Les tâches
a) Extrayez de l'entretien avec Driss Chraïbi le passage compris entre « Driss Chraïbi – Mais » et « interdit en Algérie ! », ces deux segments inclus.
b) D'après l'entretien avec Driss Chraïbi, combien de temps a duré son périple à travers le Royaume du Maroc ?

Texte donné
M.S. –Es-ce que vous n’aimeriez pas que vos livres soient aussi enseigner au Maroc ?

Driss Chraïbi – Mais ils sont enseignés au Maroc ! Ça,

ça,me frappe. C’est ce que j’ai dis dans les C.P.R., les facultés, les C.C.F. Certains livres qui sont des brûlots, qui sont assez critiques, comme « le passé simple » par exemple. Mais il y a longtemps qu’ils sont enseignés ici dans le Royaume. Donc ça prouve que ce pays est extrêmement libéral. Imaginez un livre comme « Le fleuve détourné » de Rachid Mimouni ? Mais il est interdit en Algérie !

M.S. – Il y a une constante dans toute votre œuvre depuis « le passé simple » : votre rapport paradoxal à la religion ?

Driss Chraïbi – Je ne m’interroges pas quand j’écris un livre. Vous voyez, le problème de l’Islam ne devait pas poser problème. Il pose problème pour l’Occident, pour moi, non. Simplement, je m’insurge devant certains pays – que je ne veux pas nommer – qui donnent une triste image de l’Islam. Un triste pays comme par exemple l’Iran. Ce qui ne peut que renforcer certains pays du monde occidental qui ont horreur du monde islamique. Dans tout ce que cela comporte : à la fois la religion, une façon de vivre et une culture. Ce qui renforce les sionistes.

M.S. –On peut supposer d’après certains passages de vos livres que vous considérez la religion comme un ensemble de contraintes irrationnelles ?

Driss Chraïbi – Oui, moi, je me base sur l’Islam premier qui dit textuellement : « En Islam point de contraintes ». c’est tout. D’autre part, on m’a interrogé assez souvent autour de mon long périple, qui a duré trois mois à travers le Royaume du Maroc – et quel beau Royaume !- on m’a interrogé sur l’Islam. Et j’ai toujours répondu que l’Islam est une affaire personnelle entre l’homme et son créateur. C’est tout.

Enregistrements fournis
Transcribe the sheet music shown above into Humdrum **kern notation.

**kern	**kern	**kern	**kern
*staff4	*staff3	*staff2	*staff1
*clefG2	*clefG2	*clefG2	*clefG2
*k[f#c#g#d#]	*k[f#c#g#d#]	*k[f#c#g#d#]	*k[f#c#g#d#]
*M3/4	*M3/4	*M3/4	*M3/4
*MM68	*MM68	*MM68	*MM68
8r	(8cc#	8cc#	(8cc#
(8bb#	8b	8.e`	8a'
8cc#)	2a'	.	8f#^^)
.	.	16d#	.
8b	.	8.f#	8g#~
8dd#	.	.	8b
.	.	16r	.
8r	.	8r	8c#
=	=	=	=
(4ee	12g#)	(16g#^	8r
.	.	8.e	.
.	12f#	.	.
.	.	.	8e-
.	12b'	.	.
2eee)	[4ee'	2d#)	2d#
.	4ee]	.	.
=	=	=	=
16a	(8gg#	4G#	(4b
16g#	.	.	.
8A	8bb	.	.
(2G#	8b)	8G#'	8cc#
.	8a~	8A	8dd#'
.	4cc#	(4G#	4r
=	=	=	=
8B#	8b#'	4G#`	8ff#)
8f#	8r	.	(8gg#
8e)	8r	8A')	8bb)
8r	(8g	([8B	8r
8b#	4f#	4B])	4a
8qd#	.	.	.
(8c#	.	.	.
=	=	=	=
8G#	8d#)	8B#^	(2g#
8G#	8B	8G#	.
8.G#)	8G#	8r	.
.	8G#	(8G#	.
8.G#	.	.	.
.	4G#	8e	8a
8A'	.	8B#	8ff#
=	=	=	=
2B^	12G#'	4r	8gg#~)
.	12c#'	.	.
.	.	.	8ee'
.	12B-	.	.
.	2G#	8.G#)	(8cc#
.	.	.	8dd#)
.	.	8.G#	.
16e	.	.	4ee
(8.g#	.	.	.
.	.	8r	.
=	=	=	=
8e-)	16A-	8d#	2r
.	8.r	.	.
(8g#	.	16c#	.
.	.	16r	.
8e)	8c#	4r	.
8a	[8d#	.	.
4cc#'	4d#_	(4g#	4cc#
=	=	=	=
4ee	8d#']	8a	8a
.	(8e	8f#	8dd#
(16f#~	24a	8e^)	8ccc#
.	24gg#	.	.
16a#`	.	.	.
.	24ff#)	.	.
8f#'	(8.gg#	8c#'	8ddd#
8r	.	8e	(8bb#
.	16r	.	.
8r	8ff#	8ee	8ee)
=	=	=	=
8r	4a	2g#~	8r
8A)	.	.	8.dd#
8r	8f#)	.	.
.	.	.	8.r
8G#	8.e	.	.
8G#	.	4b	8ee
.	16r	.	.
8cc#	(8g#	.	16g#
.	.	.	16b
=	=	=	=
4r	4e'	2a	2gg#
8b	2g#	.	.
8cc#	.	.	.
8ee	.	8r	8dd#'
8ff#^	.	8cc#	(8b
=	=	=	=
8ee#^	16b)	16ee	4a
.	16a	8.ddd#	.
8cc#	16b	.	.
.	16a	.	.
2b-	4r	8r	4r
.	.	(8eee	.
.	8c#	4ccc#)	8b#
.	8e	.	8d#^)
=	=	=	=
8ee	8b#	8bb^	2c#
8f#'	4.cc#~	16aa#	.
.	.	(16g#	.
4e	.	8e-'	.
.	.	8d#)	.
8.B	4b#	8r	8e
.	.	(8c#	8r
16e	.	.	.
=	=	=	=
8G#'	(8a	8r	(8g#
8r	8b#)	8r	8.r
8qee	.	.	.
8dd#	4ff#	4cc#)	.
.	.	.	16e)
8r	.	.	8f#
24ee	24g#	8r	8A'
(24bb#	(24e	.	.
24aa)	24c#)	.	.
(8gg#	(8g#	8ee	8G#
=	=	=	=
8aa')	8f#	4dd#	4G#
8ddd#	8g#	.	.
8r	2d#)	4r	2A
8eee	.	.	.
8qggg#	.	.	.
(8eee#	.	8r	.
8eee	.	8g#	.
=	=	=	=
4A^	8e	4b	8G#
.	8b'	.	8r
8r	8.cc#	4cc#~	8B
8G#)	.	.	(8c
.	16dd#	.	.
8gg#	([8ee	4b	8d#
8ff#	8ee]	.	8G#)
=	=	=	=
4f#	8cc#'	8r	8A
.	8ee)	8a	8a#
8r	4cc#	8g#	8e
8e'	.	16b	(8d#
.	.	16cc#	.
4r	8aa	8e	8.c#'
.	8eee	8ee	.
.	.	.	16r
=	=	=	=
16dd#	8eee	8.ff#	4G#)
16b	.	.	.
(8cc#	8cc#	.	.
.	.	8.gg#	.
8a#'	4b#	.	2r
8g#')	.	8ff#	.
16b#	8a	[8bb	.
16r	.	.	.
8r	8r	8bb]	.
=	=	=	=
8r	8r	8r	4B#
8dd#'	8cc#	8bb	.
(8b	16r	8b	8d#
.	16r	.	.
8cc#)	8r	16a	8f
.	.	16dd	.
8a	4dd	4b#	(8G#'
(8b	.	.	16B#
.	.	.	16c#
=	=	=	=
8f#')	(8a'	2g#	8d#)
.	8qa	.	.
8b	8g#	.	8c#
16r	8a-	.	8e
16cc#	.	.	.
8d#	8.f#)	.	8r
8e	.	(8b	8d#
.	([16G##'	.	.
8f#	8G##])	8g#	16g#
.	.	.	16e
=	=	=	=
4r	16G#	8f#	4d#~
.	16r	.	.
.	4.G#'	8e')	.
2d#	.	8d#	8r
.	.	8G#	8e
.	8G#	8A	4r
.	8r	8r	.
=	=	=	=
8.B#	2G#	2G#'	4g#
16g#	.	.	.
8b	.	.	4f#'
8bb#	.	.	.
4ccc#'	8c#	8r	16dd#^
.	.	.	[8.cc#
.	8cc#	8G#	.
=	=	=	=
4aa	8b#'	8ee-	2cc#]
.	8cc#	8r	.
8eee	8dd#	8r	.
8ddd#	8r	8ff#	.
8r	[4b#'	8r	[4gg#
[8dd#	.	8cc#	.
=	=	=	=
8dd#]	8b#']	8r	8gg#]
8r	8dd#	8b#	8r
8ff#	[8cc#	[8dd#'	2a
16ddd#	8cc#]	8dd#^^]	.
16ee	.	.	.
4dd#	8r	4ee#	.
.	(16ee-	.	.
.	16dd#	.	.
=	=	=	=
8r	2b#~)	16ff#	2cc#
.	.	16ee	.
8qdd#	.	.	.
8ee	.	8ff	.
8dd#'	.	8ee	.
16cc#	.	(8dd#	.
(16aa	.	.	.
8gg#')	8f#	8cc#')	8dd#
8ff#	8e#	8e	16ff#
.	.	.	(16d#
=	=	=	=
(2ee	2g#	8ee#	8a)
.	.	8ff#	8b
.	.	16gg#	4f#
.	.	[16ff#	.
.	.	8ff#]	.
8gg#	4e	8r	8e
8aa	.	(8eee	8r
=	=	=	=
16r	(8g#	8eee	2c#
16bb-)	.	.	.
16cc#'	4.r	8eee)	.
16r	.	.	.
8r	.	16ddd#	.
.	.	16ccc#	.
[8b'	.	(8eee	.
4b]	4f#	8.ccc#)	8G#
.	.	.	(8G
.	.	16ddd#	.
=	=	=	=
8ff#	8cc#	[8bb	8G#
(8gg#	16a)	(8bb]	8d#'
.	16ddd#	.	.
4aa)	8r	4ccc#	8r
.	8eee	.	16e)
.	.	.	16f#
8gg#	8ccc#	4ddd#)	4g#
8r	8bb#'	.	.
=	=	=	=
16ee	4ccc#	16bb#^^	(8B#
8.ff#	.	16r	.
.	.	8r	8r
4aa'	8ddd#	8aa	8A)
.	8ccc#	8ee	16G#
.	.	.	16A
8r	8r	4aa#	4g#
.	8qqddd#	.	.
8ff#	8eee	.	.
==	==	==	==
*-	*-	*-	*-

Solutions des problèmes
a)
Driss Chraïbi – Mais ils sont enseignés au Maroc ! Ça,

ça,me frappe. C’est ce que j’ai dis dans les C.P.R., les facultés, les C.C.F. Certains livres qui sont des brûlots, qui sont assez critiques, comme « le passé simple » par exemple. Mais il y a longtemps qu’ils sont enseignés ici dans le Royaume. Donc ça prouve que ce pays est extrêmement libéral. Imaginez un livre comme « Le fleuve détourné » de Rachid Mimouni ? Mais il est interdit en Algérie !

b) Il a duré trois mois.